SKIING / BOB LOCHNER : He Won’t Relinquish High-Flying Routine


As one of the world’s most frequent--and fearless--fliers, Trace Worthington had never missed a connection, until a couple of weeks ago at Lake Placid, N.Y.

That’s when he landed on his head.

The incident has caused Worthington, who prefers touching down on skis, to take a step back and check out his controls.

Luckily, he was able to step back without too much physical pain. Mentally, he’s still in self-analysis.


“I had a bad training jump and it shook me up a little bit,” Worthington said the other day from his home in Park City, Utah. “I’m trying to get my head together, get things moving in the right direction, so I can get back out there. . . . My mind-set really isn’t into jumping.”

By jumping, Worthington means freestyle aerials competition, in which he soars as high as 50 feet off a snow bank and performs tricks such as his signature quadruple twisting triple--four twists and three somersaults--while airborne.

At Lake Placid, he said, “I landed backwards but it wasn’t anything I wasn’t aware of. That’s why I hate to say it was a really big, bad crash, because I kind of went up in the air and I knew where my body position was, and I said, ‘Aw, shoot, I’m backwards.’ . . . To the average person, it looked pretty extreme. To me, it’s very minor.”

A similar mishap occurred the week before during an exhibition for NBC-TV, and Worthington, 27, said, “I’d never had any real crashes in my career until then, so when it happens two times in a row, I get shook up a little more.

“It’s kind of weird, because in our sport, I haven’t seen it happen to too many people. Unlike other sports, when you’re kind of off a little bit--like in golf if your swing is off--it’s not as critical. For us, when we’re off, we’re obviously high in the air, and you can get hurt pretty bad.”

Worthington, who last season became the first skier to win two gold medals in the World Freestyle Championships and two World Cup titles, in both aerials and combined, has been doing inverted aerials since he was 16 and skiing freestyle since he was a youngster of 8 in Minneapolis.


“I was the kid looking for every single mogul to jump off,” he said. “Then when I was 13, we moved to Colorado, and I attended [former U.S. coach] Park Smalley’s freestyle camp at Steamboat Springs.”
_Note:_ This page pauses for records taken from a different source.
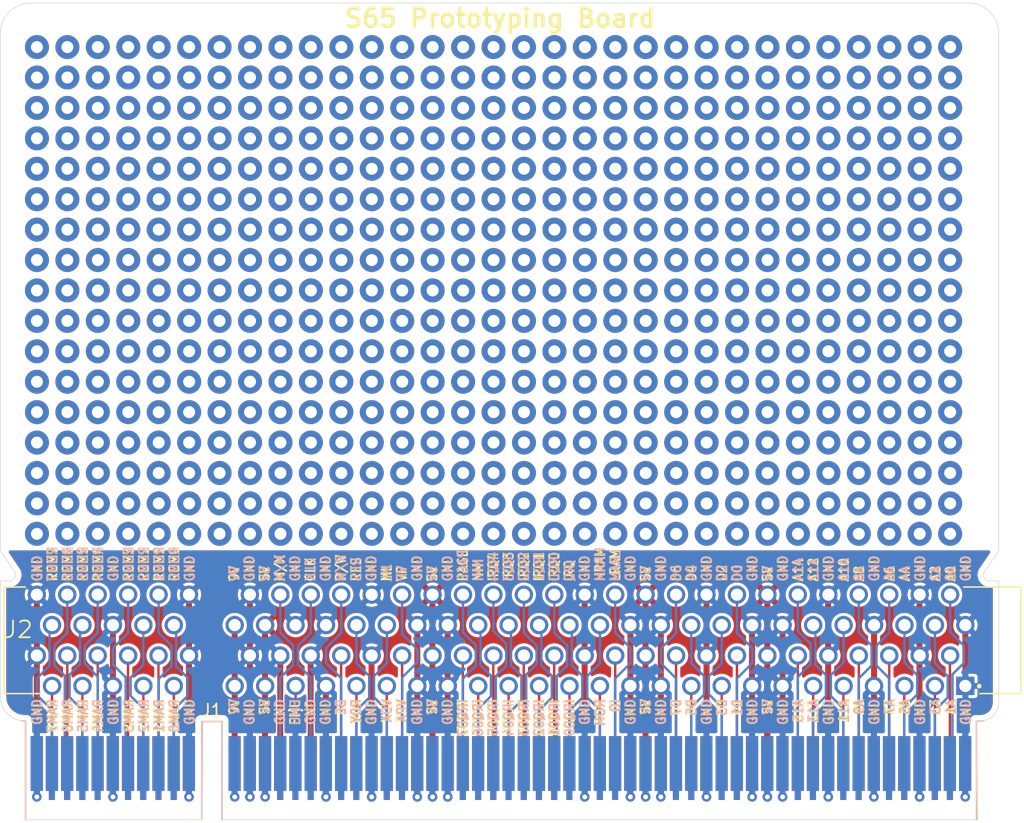
<source format=kicad_pcb>
(kicad_pcb
	(version 20240108)
	(generator "pcbnew")
	(generator_version "8.0")
	(general
		(thickness 1.6062)
		(legacy_teardrops no)
	)
	(paper "A4")
	(layers
		(0 "F.Cu" signal)
		(31 "B.Cu" signal)
		(32 "B.Adhes" user "B.Adhesive")
		(33 "F.Adhes" user "F.Adhesive")
		(34 "B.Paste" user)
		(35 "F.Paste" user)
		(36 "B.SilkS" user "B.Silkscreen")
		(37 "F.SilkS" user "F.Silkscreen")
		(38 "B.Mask" user)
		(39 "F.Mask" user)
		(40 "Dwgs.User" user "User.Drawings")
		(41 "Cmts.User" user "User.Comments")
		(42 "Eco1.User" user "User.Eco1")
		(43 "Eco2.User" user "User.Eco2")
		(44 "Edge.Cuts" user)
		(45 "Margin" user)
		(46 "B.CrtYd" user "B.Courtyard")
		(47 "F.CrtYd" user "F.Courtyard")
		(48 "B.Fab" user)
		(49 "F.Fab" user)
		(50 "User.1" user)
		(51 "User.2" user)
		(52 "User.3" user)
		(53 "User.4" user)
		(54 "User.5" user)
		(55 "User.6" user)
		(56 "User.7" user)
		(57 "User.8" user)
		(58 "User.9" user)
	)
	(setup
		(stackup
			(layer "F.SilkS"
				(type "Top Silk Screen")
			)
			(layer "F.Paste"
				(type "Top Solder Paste")
			)
			(layer "F.Mask"
				(type "Top Solder Mask")
				(thickness 0.01)
			)
			(layer "F.Cu"
				(type "copper")
				(thickness 0.035)
			)
			(layer "dielectric 1"
				(type "core")
				(thickness 1.5162)
				(material "FR4")
				(epsilon_r 4.5)
				(loss_tangent 0.02)
			)
			(layer "B.Cu"
				(type "copper")
				(thickness 0.035)
			)
			(layer "B.Mask"
				(type "Bottom Solder Mask")
				(thickness 0.01)
			)
			(layer "B.Paste"
				(type "Bottom Solder Paste")
			)
			(layer "B.SilkS"
				(type "Bottom Silk Screen")
			)
			(copper_finish "None")
			(dielectric_constraints no)
		)
		(pad_to_mask_clearance 0)
		(allow_soldermask_bridges_in_footprints no)
		(pcbplotparams
			(layerselection 0x00010fc_ffffffff)
			(plot_on_all_layers_selection 0x0000000_00000000)
			(disableapertmacros no)
			(usegerberextensions no)
			(usegerberattributes yes)
			(usegerberadvancedattributes yes)
			(creategerberjobfile yes)
			(dashed_line_dash_ratio 12.000000)
			(dashed_line_gap_ratio 3.000000)
			(svgprecision 4)
			(plotframeref no)
			(viasonmask no)
			(mode 1)
			(useauxorigin no)
			(hpglpennumber 1)
			(hpglpenspeed 20)
			(hpglpendiameter 15.000000)
			(pdf_front_fp_property_popups yes)
			(pdf_back_fp_property_popups yes)
			(dxfpolygonmode yes)
			(dxfimperialunits yes)
			(dxfusepcbnewfont yes)
			(psnegative no)
			(psa4output no)
			(plotreference yes)
			(plotvalue yes)
			(plotfptext yes)
			(plotinvisibletext no)
			(sketchpadsonfab no)
			(subtractmaskfromsilk no)
			(outputformat 1)
			(mirror no)
			(drillshape 1)
			(scaleselection 1)
			(outputdirectory "")
		)
	)
	(net 0 "")
	(net 1 "/~{NMI}")
	(net 2 "GND")
	(net 3 "/~{IRQ_0.3}")
	(net 4 "/A6")
	(net 5 "/Ø2{slash}VDA")
	(net 6 "/D4")
	(net 7 "+5V")
	(net 8 "/D2")
	(net 9 "/ROM_7")
	(net 10 "/A7")
	(net 11 "/~{IRQ_3}")
	(net 12 "/D5")
	(net 13 "/~{IRQ_0.2}")
	(net 14 "/A10")
	(net 15 "/SYNC_VPA")
	(net 16 "/PAGE")
	(net 17 "/~{IRQ_2}")
	(net 18 "/~{IRQ_4}")
	(net 19 "/A11")
	(net 20 "/~{IRQ_0.1}")
	(net 21 "/~{RES}")
	(net 22 "/A2")
	(net 23 "/~{BE}")
	(net 24 "/A5")
	(net 25 "/~{VP}")
	(net 26 "/ROM_1")
	(net 27 "/ROM_4")
	(net 28 "/A15")
	(net 29 "/~{L_RAM}")
	(net 30 "/D1")
	(net 31 "/~{IRQ_0.6}")
	(net 32 "/A1")
	(net 33 "/~{H_RAM}")
	(net 34 "/D6")
	(net 35 "/A9")
	(net 36 "/M{slash}X")
	(net 37 "/ROM_6")
	(net 38 "/~{IO}")
	(net 39 "/A4")
	(net 40 "/RAM_2")
	(net 41 "/E")
	(net 42 "/R{slash}~{W}")
	(net 43 "+9V")
	(net 44 "/~{IRQ_0}")
	(net 45 "/~{IRQ_0.7}")
	(net 46 "/ROM_0")
	(net 47 "/RAM_5")
	(net 48 "/RAM_4")
	(net 49 "/RAM_7")
	(net 50 "/RAM_6")
	(net 51 "/~{ROM}")
	(net 52 "/A12")
	(net 53 "/~{IRQ}")
	(net 54 "/D0")
	(net 55 "/~{IRQ_1}")
	(net 56 "/~{ML}")
	(net 57 "/A14")
	(net 58 "/ROM_2")
	(net 59 "/D3")
	(net 60 "/~{RDY}")
	(net 61 "/CLK")
	(net 62 "/RAM_3")
	(net 63 "/A13")
	(net 64 "/~{IRQ_0.4}")
	(net 65 "/A8")
	(net 66 "/~{IRQ_0.5}")
	(net 67 "/ROM_3")
	(net 68 "/~{IRQ_0.0}")
	(net 69 "/A0")
	(net 70 "/ROM_5")
	(net 71 "/RAM_0")
	(net 72 "/D7")
	(net 73 "/A3")
	(net 74 "/RAM_1")
	(footprint "TestPoint:TestPoint_Loop_D1.80mm_Drill1.0mm_Beaded" (layer "F.Cu") (at 162.56 101.6))
	(footprint "TestPoint:TestPoint_Loop_D1.80mm_Drill1.0mm_Beaded" (layer "F.Cu") (at 121.92 88.9))
	(footprint "TestPoint:TestPoint_Loop_D1.80mm_Drill1.0mm_Beaded" (layer "F.Cu") (at 170.18 81.28))
	(footprint "TestPoint:TestPoint_Loop_D1.80mm_Drill1.0mm_Beaded" (layer "F.Cu") (at 185.42 99.06))
	(footprint "TestPoint:TestPoint_Loop_D1.80mm_Drill1.0mm_Beaded" (layer "F.Cu") (at 182.88 73.66))
	(footprint "TestPoint:TestPoint_Loop_D1.80mm_Drill1.0mm_Beaded" (layer "F.Cu") (at 129.54 73.66))
	(footprint "TestPoint:TestPoint_Loop_D1.80mm_Drill1.0mm_Beaded" (layer "F.Cu") (at 137.16 66.04))
	(footprint "TestPoint:TestPoint_Loop_D1.80mm_Drill1.0mm_Beaded" (layer "F.Cu") (at 157.48 86.36))
	(footprint "TestPoint:TestPoint_Loop_D1.80mm_Drill1.0mm_Beaded" (layer "F.Cu") (at 149.86 88.9))
	(footprint "TestPoint:TestPoint_Loop_D1.80mm_Drill1.0mm_Beaded" (layer "F.Cu") (at 129.54 88.9))
	(footprint "TestPoint:TestPoint_Loop_D1.80mm_Drill1.0mm_Beaded" (layer "F.Cu") (at 139.7 60.96))
	(footprint "TestPoint:TestPoint_Loop_D1.80mm_Drill1.0mm_Beaded" (layer "F.Cu") (at 162.56 86.36))
	(footprint "TestPoint:TestPoint_Loop_D1.80mm_Drill1.0mm_Beaded" (layer "F.Cu") (at 149.86 99.06))
	(footprint "TestPoint:TestPoint_Loop_D1.80mm_Drill1.0mm_Beaded" (layer "F.Cu") (at 185.42 101.6))
	(footprint "TestPoint:TestPoint_Loop_D1.80mm_Drill1.0mm_Beaded" (layer "F.Cu") (at 182.88 71.12))
	(footprint "TestPoint:TestPoint_Loop_D1.80mm_Drill1.0mm_Beaded" (layer "F.Cu") (at 154.94 96.52))
	(footprint "TestPoint:TestPoint_Loop_D1.80mm_Drill1.0mm_Beaded" (layer "F.Cu") (at 170.18 63.5))
	(footprint "TestPoint:TestPoint_Loop_D1.80mm_Drill1.0mm_Beaded" (layer "F.Cu") (at 124.46 66.04))
	(footprint "TestPoint:TestPoint_Loop_D1.80mm_Drill1.0mm_Beaded" (layer "F.Cu") (at 160.02 76.2))
	(footprint "TestPoint:TestPoint_Loop_D1.80mm_Drill1.0mm_Beaded" (layer "F.Cu") (at 119.38 63.5))
	(footprint "TestPoint:TestPoint_Loop_D1.80mm_Drill1.0mm_Beaded" (layer "F.Cu") (at 121.92 101.6))
	(footprint "TestPoint:TestPoint_Loop_D1.80mm_Drill1.0mm_Beaded" (layer "F.Cu") (at 114.3 76.2))
	(footprint "TestPoint:TestPoint_Loop_D1.80mm_Drill1.0mm_Beaded" (layer "F.Cu") (at 165.1 66.04))
	(footprint "TestPoint:TestPoint_Loop_D1.80mm_Drill1.0mm_Beaded" (layer "F.Cu") (at 147.32 76.2))
	(footprint "TestPoint:TestPoint_Loop_D1.80mm_Drill1.0mm_Beaded" (layer "F.Cu") (at 157.48 83.82))
	(footprint "TestPoint:TestPoint_Loop_D1.80mm_Drill1.0mm_Beaded" (layer "F.Cu") (at 190.5 86.36))
	(footprint "TestPoint:TestPoint_Loop_D1.80mm_Drill1.0mm_Beaded" (layer "F.Cu") (at 175.26 81.28))
	(footprint "TestPoint:TestPoint_Loop_D1.80mm_Drill1.0mm_Beaded" (layer "F.Cu") (at 137.16 73.66))
	(footprint "TestPoint:TestPoint_Loop_D1.80mm_Drill1.0mm_Beaded" (layer "F.Cu") (at 114.3 68.58))
	(footprint "TestPoint:TestPoint_Loop_D1.80mm_Drill1.0mm_Beaded" (layer "F.Cu") (at 180.34 81.28))
	(footprint "TestPoint:TestPoint_Loop_D1.80mm_Drill1.0mm_Beaded" (layer "F.Cu") (at 127 73.66))
	(footprint "TestPoint:TestPoint_Loop_D1.80mm_Drill1.0mm_Beaded" (layer "F.Cu") (at 129.54 63.5))
	(footprint "TestPoint:TestPoint_Loop_D1.80mm_Drill1.0mm_Beaded" (layer "F.Cu") (at 190.5 63.5))
	(footprint "TestPoint:TestPoint_Loop_D1.80mm_Drill1.0mm_Beaded" (layer "F.Cu") (at 175.26 71.12))
	(footprint "TestPoint:TestPoint_Loop_D1.80mm_Drill1.0mm_Beaded" (layer "F.Cu") (at 144.78 71.12))
	(footprint "TestPoint:TestPoint_Loop_D1.80mm_Drill1.0mm_Beaded" (layer "F.Cu") (at 175.26 93.98))
	(footprint "TestPoint:TestPoint_Loop_D1.80mm_Drill1.0mm_Beaded" (layer "F.Cu") (at 175.26 78.74))
	(footprint "TestPoint:TestPoint_Loop_D1.80mm_Drill1.0mm_Beaded" (layer "F.Cu") (at 160.02 78.74))
	(footprint "TestPoint:TestPoint_Loop_D1.80mm_Drill1.0mm_Beaded" (layer "F.Cu") (at 127 83.82))
	(footprint "TestPoint:TestPoint_Loop_D1.80mm_Drill1.0mm_Beaded" (layer "F.Cu") (at 142.24 60.96))
	(footprint "TestPoint:TestPoint_Loop_D1.80mm_Drill1.0mm_Beaded" (layer "F.Cu") (at 157.48 71.12))
	(footprint "TestPoint:TestPoint_Loop_D1.80mm_Drill1.0mm_Beaded" (layer "F.Cu") (at 134.62 71.12))
	(footprint "TestPoint:TestPoint_Loop_D1.80mm_Drill1.0mm_Beaded" (layer "F.Cu") (at 167.64 101.6))
	(footprint "TestPoint:TestPoint_Loop_D1.80mm_Drill1.0mm_Beaded" (layer "F.Cu") (at 175.26 91.44))
	(footprint "TestPoint:TestPoint_Loop_D1.80mm_Drill1.0mm_Beaded" (layer "F.Cu") (at 142.24 99.06))
	(footprint "TestPoint:TestPoint_Loop_D1.80mm_Drill1.0mm_Beaded" (layer "F.Cu") (at 119.38 78.74))
	(footprint "TestPoint:TestPoint_Loop_D1.80mm_Drill1.0mm_Beaded" (layer "F.Cu") (at 185.42 66.04))
	(footprint "TestPoint:TestPoint_Loop_D1.80mm_Drill1.0mm_Beaded" (layer "F.Cu") (at 165.1 71.12))
	(footprint "TestPoint:TestPoint_Loop_D1.80mm_Drill1.0mm_Beaded" (layer "F.Cu") (at 144.78 83.82))
	(footprint "TestPoint:TestPoint_Loop_D1.80mm_Drill1.0mm_Beaded" (layer "F.Cu") (at 172.72 93.98))
	(footprint "TestPoint:TestPoint_Loop_D1.80mm_Drill1.0mm_Beaded" (layer "F.Cu") (at 132.08 81.28))
	(footprint "TestPoint:TestPoint_Loop_D1.80mm_Drill1.0mm_Beaded" (layer "F.Cu") (at 157.48 88.9))
	(footprint "TestPoint:TestPoint_Loop_D1.80mm_Drill1.0mm_Beaded" (layer "F.Cu") (at 187.96 78.74))
	(footprint "TestPoint:TestPoint_Loop_D1.80mm_Drill1.0mm_Beaded" (layer "F.Cu") (at 129.54 68.58))
	(footprint "TestPoint:TestPoint_Loop_D1.80mm_Drill1.0mm_Beaded" (layer "F.Cu") (at 157.48 68.58))
	(footprint "TestPoint:TestPoint_Loop_D1.80mm_Drill1.0mm_Beaded" (layer "F.Cu") (at 139.7 93.98))
	(footprint "TestPoint:TestPoint_Loop_D1.80mm_Drill1.0mm_Beaded" (layer "F.Cu") (at 121.92 76.2))
	(footprint "TestPoint:TestPoint_Loop_D1.80mm_Drill1.0mm_Beaded" (layer "F.Cu") (at 137.16 78.74))
	(footprint "TestPoint:TestPoint_Loop_D1.80mm_Drill1.0mm_Beaded" (layer "F.Cu") (at 160.02 68.58))
	(footprint "TestPoint:TestPoint_Loop_D1.80mm_Drill1.0mm_Beaded" (layer "F.Cu") (at 182.88 63.5))
	(footprint "TestPoint:TestPoint_Loop_D1.80mm_Drill1.0mm_Beaded" (layer "F.Cu") (at 187.96 76.2))
	(footprint "TestPoint:TestPoint_Loop_D1.80mm_Drill1.0mm_Beaded" (layer "F.Cu") (at 149.86 93.98))
	(footprint "TestPoint:TestPoint_Loop_D1.80mm_Drill1.0mm_Beaded" (layer "F.Cu") (at 170.18 60.96))
	(footprint "TestPoint:TestPoint_Loop_D1.80mm_Drill1.0mm_Beaded" (layer "F.Cu") (at 116.84 63.5))
	(footprint "TestPoint:TestPoint_Loop_D1.80mm_Drill1.0mm_Beaded" (layer "F.Cu") (at 114.3 99.06))
	(footprint "TestPoint:TestPoint_Loop_D1.80mm_Drill1.0mm_Beaded" (layer "F.Cu") (at 149.86 71.12))
	(footprint "TestPoint:TestPoint_Loop_D1.80mm_Drill1.0mm_Beaded" (layer "F.Cu") (at 167.64 78.74))
	(footprint "TestPoint:TestPoint_Loop_D1.80mm_Drill1.0mm_Beaded" (layer "F.Cu") (at 129.54 60.96))
	(footprint "TestPoint:TestPoint_Loop_D1.80mm_Drill1.0mm_Beaded" (layer "F.Cu") (at 149.86 76.2))
	(footprint "TestPoint:TestPoint_Loop_D1.80mm_Drill1.0mm_Beaded" (layer "F.Cu") (at 185.42 73.66))
	(footprint "TestPoint:TestPoint_Loop_D1.80mm_Drill1.0mm_Beaded" (layer "F.Cu") (at 137.16 81.28))
	(footprint "TestPoint:TestPoint_Loop_D1.80mm_Drill1.0mm_Beaded" (layer "F.Cu") (at 172.72 68.58))
	(footprint "TestPoint:TestPoint_Loop_D1.80mm_Drill1.0mm_Beaded" (layer "F.Cu") (at 124.46 73.66))
	(footprint "TestPoint:TestPoint_Loop_D1.80mm_Drill1.0mm_Beaded" (layer "F.Cu") (at 182.88 86.36))
	(footprint "TestPoint:TestPoint_Loop_D1.80mm_Drill1.0mm_Beaded" (layer "F.Cu") (at 154.94 60.96))
	(footprint "TestPoint:TestPoint_Loop_D1.80mm_Drill1.0mm_Beaded" (layer "F.Cu") (at 142.24 63.5))
	(footprint "TestPoint:TestPoint_Loop_D1.80mm_Drill1.0mm_Beaded" (layer "F.Cu") (at 119.38 93.98))
	(footprint "TestPoint:TestPoint_Loop_D1.80mm_Drill1.0mm_Beaded" (layer "F.Cu") (at 170.18 96.52))
	(footprint "TestPoint:TestPoint_Loop_D1.80mm_Drill1.0mm_Beaded" (layer "F.Cu") (at 121.92 68.58))
	(footprint "TestPoint:TestPoint_Loop_D1.80mm_Drill1.0mm_Beaded" (layer "F.Cu") (at 177.8 78.74))
	(footprint "TestPoint:TestPoint_Loop_D1.80mm_Drill1.0mm_Beaded" (layer "F.Cu") (at 172.72 73.66))
	(footprint "TestPoint:TestPoint_Loop_D1.80mm_Drill1.0mm_Beaded" (layer "F.Cu") (at 182.88 83.82))
	(footprint "TestPoint:TestPoint_Loop_D1.80mm_Drill1.0mm_Beaded" (layer "F.Cu") (at 116.84 78.74))
	(footprint "TestPoint:TestPoint_Loop_D1.80mm_Drill1.0mm_Beaded" (layer "F.Cu") (at 116.84 88.9))
	(footprint "TestPoint:TestPoint_Loop_D1.80mm_Drill1.0mm_Beaded"
		(layer "F.Cu")
		(uuid "2847a148-ad5e-46f2-9468-8e04cafa50a4")
		(at 137.16 63.5)
		(descr "wire loop with bead as test point, loop diameter 1.8mm, hole diameter 1.0mm")
		(tags "test point wire loop bead")
		(property "Reference" "REF**"
			(at 0.7 2.5 0)
			(layer "F.SilkS")
			(hide yes)
			(uuid "702fd315-f192-4ef7-ab89-d9e070f86b27")
			(effects
				(font
					(size 1 1)
					(thickness 0.15)
				)
			)
		)
		(property "Value" "TestPoint_Loop_D1.80mm_Drill1.0mm_Beaded"
			(at 0 -2.8 0)
			(layer "F.Fab")
			(hide yes)
			(uuid "9d776951-6271-4779-86ff-f569c177951c")
			(effects
		
... [1429045 chars truncated]
</source>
He has become proficient in all three freestyle events--aerials, moguls and acro (formerly called ballet), but said, “This year, I’ve decided to concentrate on aerials and build up my jumping for the next two years to get ready for 1998. I’m really hungry for that, but I also want to defend my world title.”

Aerials and moguls will be Olympic events again in the ’98 Winter Games at Nagano, Japan, which will also be the site of the next World Freestyle Championships, a year from now.

Worthington finished fifth in the ’94 Olympic aerials competition at Lillehammer, Norway.

“I didn’t jump to my potential,” he said. “I dragged my hand when I landed and that cost me. The sport has become so technical with such perfection demanded that the judges deduct for the slightest mistake.”

The Freestyle World Cup tour continues this weekend at Breckenridge, Colo., then moves to Mont Tremblant, Quebec, before returning to Europe in February and March.

Worthington did not compete at either Lake Placid or last week at Whistler/Blackcomb, B.C., but hopes to jump at Breckenridge. He has been discussing his problem with U.S. Coach Wayne Hilterbrand and sports psychologist Dan Gould.


“I was never a firm believer in sports psychology, but I figured maybe it was time I talked to one,” Worthington said. “Just take the positive things out of it and utilize them. Always before, I was on a roll, winning everything, and figured the last thing I needed was to talk to a psychologist.”

Skiing Notes

U.S. skiers continued their moguls domination last weekend at Whistler/Blackcomb. Donna Weinbrecht won the women’s division and is tied with Candice Gilg of France and Tatjana Mittermayer of Germany atop the standings with 292 points apiece. Jonny Moseley and Jim Moran finished 1-2, and Moran leads the men’s race with 288 points, followed by Fabrice Ougier of France with 272, Moseley with 260 and American Troy Benson with 244. . . . New snow fell in the High Sierra early this week, adding at least three inches to the base at Mammoth Mountain, eight-12 at Kirkwood, four-six at Heavenly and Alpine Meadows and six-12 at Squaw Valley. . . . Bear Mountain, Snow Summit and Snow Valley and Mountain High continue to operate daily in the Southland.

Swiss racer Michael Von Gruenigen’s victory in Tuesday’s giant slalom at Adelboden, Switzerland, moved him into second place in the Alpine World Cup standings with 690 points, 266 behind injured leader Lass Kjus of Norway. Alberto Tomba of Italy also sat out the race, saying, “I can hardly breathe” because of flu, and is third with 616. The men are at Wengen, Switzerland, this weekend. . . . Martina Ertl of Germany has 772 points, 57 more than Anita Wachter of Austria, and leads the women, who will race next at Cortina d’Ampezzo, Italy.